Level 2: Summary Indexing
Basic RAG fails when a single chunk doesn't contain enough context. Summary indexing creates higher-level summaries that capture the "big picture."
def create_summary_index(chunks: List[Dict], group_size: int = 5) -> List[Dict]:
"""Group chunks and create summaries for each group."""
summary_index = []
for i in range(0, len(chunks), group_size):
group = chunks[i:i+group_size]
combined_text = "\n\n".join([c['text'] for c in group])

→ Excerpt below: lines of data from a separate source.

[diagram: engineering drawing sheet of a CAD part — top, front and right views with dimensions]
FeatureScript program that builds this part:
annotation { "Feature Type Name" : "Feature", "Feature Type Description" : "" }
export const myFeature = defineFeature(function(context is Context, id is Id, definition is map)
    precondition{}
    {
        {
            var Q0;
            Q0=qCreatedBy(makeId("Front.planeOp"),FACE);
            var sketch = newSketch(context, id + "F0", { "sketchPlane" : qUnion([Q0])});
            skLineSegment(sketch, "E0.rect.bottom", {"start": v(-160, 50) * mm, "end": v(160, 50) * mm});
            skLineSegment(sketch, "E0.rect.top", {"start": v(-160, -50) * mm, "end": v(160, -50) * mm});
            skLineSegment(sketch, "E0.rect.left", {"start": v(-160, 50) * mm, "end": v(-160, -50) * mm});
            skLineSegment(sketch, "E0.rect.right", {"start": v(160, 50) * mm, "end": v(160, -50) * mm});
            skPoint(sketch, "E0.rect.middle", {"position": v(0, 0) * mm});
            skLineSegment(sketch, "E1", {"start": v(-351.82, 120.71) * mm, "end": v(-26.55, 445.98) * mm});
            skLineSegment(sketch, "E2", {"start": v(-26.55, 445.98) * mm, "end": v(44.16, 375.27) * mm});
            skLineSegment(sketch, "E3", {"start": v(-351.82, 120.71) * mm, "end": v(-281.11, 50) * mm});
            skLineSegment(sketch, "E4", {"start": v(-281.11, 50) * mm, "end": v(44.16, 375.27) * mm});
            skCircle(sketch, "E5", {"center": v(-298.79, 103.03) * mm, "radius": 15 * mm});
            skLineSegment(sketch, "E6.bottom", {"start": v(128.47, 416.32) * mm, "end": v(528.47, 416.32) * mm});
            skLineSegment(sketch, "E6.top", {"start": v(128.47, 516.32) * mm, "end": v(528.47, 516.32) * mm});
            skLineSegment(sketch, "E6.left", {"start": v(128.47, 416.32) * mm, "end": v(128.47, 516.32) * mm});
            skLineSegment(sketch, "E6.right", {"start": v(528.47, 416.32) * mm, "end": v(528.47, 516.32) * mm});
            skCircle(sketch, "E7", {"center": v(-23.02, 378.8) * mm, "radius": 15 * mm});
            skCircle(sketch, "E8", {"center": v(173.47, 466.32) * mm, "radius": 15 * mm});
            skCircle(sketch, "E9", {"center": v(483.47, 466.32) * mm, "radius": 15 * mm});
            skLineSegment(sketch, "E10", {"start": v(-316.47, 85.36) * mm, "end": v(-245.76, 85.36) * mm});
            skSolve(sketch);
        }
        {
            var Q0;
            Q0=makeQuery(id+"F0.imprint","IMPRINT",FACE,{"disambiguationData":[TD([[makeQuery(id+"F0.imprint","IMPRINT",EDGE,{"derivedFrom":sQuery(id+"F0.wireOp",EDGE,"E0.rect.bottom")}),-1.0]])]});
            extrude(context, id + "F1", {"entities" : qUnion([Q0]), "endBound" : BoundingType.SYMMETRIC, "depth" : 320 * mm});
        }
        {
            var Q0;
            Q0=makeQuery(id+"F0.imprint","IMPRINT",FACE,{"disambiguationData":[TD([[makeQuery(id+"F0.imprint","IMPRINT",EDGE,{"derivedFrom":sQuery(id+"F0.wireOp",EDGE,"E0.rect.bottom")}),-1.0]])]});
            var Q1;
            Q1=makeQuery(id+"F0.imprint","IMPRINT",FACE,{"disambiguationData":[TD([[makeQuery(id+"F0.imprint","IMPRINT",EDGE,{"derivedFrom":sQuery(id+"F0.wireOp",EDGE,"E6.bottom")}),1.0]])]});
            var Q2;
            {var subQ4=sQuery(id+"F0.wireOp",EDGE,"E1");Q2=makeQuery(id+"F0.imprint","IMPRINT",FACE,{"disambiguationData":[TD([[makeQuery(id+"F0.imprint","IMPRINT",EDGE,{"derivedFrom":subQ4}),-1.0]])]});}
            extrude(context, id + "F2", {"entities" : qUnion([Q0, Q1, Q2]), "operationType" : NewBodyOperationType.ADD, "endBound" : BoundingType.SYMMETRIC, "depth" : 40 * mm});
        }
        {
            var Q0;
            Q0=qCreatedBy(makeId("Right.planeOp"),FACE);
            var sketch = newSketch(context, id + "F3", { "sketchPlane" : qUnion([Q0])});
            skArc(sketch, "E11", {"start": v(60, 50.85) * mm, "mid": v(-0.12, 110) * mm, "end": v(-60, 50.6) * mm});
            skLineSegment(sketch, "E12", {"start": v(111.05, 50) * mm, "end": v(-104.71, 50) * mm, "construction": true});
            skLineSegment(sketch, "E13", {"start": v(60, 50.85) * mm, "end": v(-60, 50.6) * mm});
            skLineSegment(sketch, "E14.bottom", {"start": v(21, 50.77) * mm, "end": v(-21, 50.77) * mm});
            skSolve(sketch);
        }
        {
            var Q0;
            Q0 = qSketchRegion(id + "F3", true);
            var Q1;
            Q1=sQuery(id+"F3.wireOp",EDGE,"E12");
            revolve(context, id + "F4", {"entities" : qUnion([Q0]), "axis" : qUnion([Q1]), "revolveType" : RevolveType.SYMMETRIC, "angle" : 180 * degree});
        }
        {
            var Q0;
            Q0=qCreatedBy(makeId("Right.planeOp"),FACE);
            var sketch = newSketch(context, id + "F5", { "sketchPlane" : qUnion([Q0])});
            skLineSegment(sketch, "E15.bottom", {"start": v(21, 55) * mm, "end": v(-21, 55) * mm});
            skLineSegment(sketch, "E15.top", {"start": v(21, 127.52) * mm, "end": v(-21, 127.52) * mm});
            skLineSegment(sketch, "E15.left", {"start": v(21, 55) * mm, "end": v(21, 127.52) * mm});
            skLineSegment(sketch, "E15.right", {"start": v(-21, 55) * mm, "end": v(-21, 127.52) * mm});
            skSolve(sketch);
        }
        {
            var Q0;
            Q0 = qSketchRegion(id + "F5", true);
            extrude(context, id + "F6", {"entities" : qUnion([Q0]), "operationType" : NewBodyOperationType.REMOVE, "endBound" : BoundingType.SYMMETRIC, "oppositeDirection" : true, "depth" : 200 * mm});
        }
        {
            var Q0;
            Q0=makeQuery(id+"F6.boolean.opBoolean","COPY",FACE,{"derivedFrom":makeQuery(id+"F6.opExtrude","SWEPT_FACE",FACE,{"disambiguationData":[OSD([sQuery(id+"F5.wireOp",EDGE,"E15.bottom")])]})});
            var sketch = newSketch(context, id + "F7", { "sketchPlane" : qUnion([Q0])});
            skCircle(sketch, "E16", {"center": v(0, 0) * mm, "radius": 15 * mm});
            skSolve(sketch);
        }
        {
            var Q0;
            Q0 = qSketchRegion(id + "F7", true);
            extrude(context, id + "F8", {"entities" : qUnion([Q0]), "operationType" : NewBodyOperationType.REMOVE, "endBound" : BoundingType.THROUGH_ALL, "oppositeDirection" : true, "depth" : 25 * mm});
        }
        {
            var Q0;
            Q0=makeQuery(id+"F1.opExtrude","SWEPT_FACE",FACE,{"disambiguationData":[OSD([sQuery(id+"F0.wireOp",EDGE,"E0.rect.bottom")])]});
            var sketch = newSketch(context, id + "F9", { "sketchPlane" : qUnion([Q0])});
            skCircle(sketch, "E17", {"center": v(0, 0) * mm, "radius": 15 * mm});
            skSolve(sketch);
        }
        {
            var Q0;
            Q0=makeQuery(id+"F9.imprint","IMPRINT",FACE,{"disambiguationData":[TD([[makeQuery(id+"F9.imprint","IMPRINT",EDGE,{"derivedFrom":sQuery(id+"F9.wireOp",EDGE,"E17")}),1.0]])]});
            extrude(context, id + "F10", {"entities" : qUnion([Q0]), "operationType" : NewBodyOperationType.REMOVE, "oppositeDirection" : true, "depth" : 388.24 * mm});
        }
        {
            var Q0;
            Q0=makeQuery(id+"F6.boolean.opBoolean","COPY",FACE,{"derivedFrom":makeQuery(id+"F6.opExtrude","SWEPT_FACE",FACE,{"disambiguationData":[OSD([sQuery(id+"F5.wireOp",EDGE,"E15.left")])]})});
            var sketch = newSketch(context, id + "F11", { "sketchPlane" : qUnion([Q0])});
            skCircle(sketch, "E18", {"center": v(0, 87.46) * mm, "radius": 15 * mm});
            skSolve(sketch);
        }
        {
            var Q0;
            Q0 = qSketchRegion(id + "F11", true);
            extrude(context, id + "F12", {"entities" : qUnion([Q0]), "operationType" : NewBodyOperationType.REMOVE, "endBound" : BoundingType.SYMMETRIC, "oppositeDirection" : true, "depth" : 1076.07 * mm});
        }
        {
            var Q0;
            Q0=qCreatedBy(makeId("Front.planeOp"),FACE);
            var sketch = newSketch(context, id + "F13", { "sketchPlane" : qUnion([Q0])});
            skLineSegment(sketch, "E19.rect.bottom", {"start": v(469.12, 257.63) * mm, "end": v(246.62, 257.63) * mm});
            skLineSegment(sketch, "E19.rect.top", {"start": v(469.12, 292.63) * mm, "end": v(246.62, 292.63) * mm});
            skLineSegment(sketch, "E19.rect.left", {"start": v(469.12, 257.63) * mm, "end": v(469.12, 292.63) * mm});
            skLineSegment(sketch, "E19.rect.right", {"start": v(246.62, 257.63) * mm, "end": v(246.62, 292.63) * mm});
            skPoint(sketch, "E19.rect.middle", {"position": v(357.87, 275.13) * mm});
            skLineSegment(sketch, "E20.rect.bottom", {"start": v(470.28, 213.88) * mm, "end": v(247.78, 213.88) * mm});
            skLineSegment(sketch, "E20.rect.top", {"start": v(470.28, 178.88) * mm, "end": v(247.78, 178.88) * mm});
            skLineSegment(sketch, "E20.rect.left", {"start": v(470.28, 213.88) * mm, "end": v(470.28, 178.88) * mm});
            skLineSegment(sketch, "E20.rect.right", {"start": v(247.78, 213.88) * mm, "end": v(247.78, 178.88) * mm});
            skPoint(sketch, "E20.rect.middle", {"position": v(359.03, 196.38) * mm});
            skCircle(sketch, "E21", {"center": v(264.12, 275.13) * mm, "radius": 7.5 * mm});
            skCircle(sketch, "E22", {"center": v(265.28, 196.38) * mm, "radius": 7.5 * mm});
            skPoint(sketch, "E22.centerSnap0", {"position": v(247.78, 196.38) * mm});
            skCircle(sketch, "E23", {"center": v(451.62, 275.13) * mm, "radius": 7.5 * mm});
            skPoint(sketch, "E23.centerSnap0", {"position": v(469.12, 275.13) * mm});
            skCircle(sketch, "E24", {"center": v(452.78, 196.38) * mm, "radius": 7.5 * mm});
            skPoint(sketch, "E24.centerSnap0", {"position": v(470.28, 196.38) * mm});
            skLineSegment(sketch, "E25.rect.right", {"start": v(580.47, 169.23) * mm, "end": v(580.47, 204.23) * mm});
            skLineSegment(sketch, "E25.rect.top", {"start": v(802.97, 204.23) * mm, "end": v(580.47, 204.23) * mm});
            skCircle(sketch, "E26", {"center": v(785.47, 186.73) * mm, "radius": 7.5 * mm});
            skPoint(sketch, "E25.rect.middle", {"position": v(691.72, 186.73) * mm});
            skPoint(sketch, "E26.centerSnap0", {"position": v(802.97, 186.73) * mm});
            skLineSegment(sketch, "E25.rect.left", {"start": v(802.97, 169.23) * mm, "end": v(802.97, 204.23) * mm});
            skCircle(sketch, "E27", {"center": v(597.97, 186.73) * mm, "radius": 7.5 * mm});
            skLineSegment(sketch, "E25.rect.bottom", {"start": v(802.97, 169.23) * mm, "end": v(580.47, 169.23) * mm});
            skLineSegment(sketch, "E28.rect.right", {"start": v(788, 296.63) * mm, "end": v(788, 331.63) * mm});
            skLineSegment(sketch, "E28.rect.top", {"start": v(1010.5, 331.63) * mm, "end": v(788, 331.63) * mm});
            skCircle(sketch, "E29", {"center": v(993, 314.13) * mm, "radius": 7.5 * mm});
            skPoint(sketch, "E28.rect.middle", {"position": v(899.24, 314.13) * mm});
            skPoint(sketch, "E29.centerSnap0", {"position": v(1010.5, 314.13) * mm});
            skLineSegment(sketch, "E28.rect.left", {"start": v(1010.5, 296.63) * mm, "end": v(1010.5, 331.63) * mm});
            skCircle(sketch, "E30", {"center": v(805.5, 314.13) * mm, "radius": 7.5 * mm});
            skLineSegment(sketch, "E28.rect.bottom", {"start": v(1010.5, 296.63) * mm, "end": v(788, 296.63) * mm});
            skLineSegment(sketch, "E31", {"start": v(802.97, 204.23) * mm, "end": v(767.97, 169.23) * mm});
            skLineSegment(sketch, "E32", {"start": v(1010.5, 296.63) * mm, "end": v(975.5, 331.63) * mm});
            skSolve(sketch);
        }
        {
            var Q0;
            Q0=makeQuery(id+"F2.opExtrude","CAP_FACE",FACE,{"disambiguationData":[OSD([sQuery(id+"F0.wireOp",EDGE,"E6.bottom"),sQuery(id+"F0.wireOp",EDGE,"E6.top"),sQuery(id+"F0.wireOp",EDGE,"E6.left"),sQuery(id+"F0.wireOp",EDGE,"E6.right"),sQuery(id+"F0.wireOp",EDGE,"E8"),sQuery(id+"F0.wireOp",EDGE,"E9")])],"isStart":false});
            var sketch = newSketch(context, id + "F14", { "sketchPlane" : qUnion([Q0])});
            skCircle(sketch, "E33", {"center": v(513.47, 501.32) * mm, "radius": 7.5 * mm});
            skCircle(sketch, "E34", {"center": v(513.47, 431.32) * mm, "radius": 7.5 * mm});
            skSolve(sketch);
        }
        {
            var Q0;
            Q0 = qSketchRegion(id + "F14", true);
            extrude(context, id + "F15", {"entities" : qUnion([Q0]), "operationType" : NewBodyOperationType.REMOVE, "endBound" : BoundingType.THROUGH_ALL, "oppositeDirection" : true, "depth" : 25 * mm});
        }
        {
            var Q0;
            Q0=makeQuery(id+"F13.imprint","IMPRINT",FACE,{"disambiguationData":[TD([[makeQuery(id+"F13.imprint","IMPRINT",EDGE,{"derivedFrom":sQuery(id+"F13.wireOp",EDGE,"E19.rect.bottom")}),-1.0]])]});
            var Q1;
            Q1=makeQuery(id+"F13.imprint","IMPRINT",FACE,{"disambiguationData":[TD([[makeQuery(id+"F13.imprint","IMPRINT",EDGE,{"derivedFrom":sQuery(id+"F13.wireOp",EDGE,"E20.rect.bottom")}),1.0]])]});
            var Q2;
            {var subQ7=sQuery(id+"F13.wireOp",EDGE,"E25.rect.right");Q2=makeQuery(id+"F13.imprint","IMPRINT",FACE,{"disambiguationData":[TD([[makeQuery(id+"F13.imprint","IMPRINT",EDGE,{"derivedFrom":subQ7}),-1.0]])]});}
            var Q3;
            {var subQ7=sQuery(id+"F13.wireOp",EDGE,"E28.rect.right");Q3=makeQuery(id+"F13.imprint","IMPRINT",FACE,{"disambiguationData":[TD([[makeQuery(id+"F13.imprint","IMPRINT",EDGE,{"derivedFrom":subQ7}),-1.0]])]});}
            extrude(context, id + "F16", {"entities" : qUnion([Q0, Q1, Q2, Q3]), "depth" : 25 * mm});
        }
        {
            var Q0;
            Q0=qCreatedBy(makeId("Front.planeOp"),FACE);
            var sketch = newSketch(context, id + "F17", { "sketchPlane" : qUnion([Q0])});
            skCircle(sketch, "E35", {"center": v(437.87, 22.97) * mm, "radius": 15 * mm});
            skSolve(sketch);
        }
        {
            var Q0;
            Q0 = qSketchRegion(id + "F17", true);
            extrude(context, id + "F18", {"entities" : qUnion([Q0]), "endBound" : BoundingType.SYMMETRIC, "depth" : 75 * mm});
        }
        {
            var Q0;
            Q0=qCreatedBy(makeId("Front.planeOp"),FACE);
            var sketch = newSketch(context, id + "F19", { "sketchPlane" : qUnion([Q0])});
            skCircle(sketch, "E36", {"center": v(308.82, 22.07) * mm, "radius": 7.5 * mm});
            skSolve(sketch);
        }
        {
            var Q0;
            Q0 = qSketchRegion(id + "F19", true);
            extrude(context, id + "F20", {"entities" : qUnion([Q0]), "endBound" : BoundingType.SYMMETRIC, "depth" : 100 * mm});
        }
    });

# Generate summary using Claude
response = anthropic_client.messages.create(
model="claude-3-haiku-20240307",
max_tokens=512,
system="Summarize the following text, preserving key information and relationships between concepts.",
messages=[{"role": "user", "content": combined_text}]
)
summary_index.append({
'summary': response.content[0].text,
'original_chunks': group,
'chunk_indices': list(range(i, min(i+group_size, len(chunks))))
})
return summary_index
Hybrid Retrieval Strategy
def hybrid_retrieve(query: str, vector_db: InMemoryVectorDB, summary_index: List[Dict], k: int = 3) -> List[str]:
"""Retrieve from both chunk-level and summary-level indices."""
# Get chunk-level results
chunk_results = vector_db.search(query_embedding, k=k)
# Get summary-level results
summary_results = summary_vector_db.search(query_embedding, k=2)
# Combine and deduplicate
all_chunks = []
seen = set()
for doc, _, _ in chunk_results:
if doc not in seen:
all_chunks.append(doc)
seen.add(doc)
for summary in summary_results:
for chunk in summary['original_chunks']:
if chunk['text'] not in seen:
all_chunks.append(chunk['text'])
seen.add(chunk['text'])
return all_chunks[:k]
Level 3: Re-Ranking with Claude
Re-ranking uses Claude to evaluate the relevance of retrieved chunks before generating the final answer.
def rerank_with_claude(query: str, candidates: List[str], top_k: int = 3) -> List[str]:
"""Use Claude to re-rank retrieved chunks by relevance."""
# Prepare chunks for evaluation
chunk_text = "\n\n---\n\n".join([
f"CHUNK {i+1}:\n{chunk}"
for i, chunk in enumerate(candidates)
])
response = anthropic_client.messages.create(
model="claude-3-haiku-20240307",
max_tokens=256,
system="You are a relevance evaluator. Rank the following chunks by their relevance to the query. Return the chunk numbers in order of relevance, separated by commas.",
messages=[{
"role": "user",
"content": f"Query: {query}\n\n{chunk_text}\n\nReturn the chunk numbers ranked by relevance (most relevant first):"
}]
)
# Parse the ranked chunk numbers
ranked_indices = [
int(x.strip()) - 1
for x in response.content[0].text.split(',')
if x.strip().isdigit()
]
return [candidates[i] for i in ranked_indices[:top_k]]
Results: Before and After
After implementing summary indexing and re-ranking, we achieved significant improvements:
| Metric | Basic RAG | Advanced RAG |
|---|---|---|
| Avg Precision | 0.43 | 0.44 |
| Avg Recall | 0.66 | 0.69 |
| Avg F1 Score | 0.52 | 0.54 |
| Avg MRR | 0.74 | 0.87 |
| End-to-End Accuracy | 71% | 81% |
Production Considerations
- Rate Limits: Full evaluations can hit rate limits. Use Tier 2+ API access for large-scale testing.
- Cost Management: Summary indexing and re-ranking add token costs. Balance quality improvements against budget.
- Vector Database: Replace the in-memory store with Pinecone, Weaviate, or Chroma for production.
- Chunking Strategy: Experiment with different chunk sizes and overlap percentages.
- Caching: Cache embeddings and common queries to reduce API calls.
Key Takeaways
- Evaluate retrieval and generation separately to identify bottlenecks in your RAG pipeline. Basic RAG often fails at retrieval, not generation.
- Summary indexing bridges the gap between granular chunks and high-level concepts, improving recall for complex questions.
- Re-ranking with Claude significantly improves MRR, ensuring the most relevant context appears first in your prompt.
- End-to-end accuracy improved by 10% (71% → 81%) through these optimizations, proving that better retrieval directly improves answer quality.
- Build your evaluation dataset first before optimizing. Without ground truth data, you're optimizing blindly.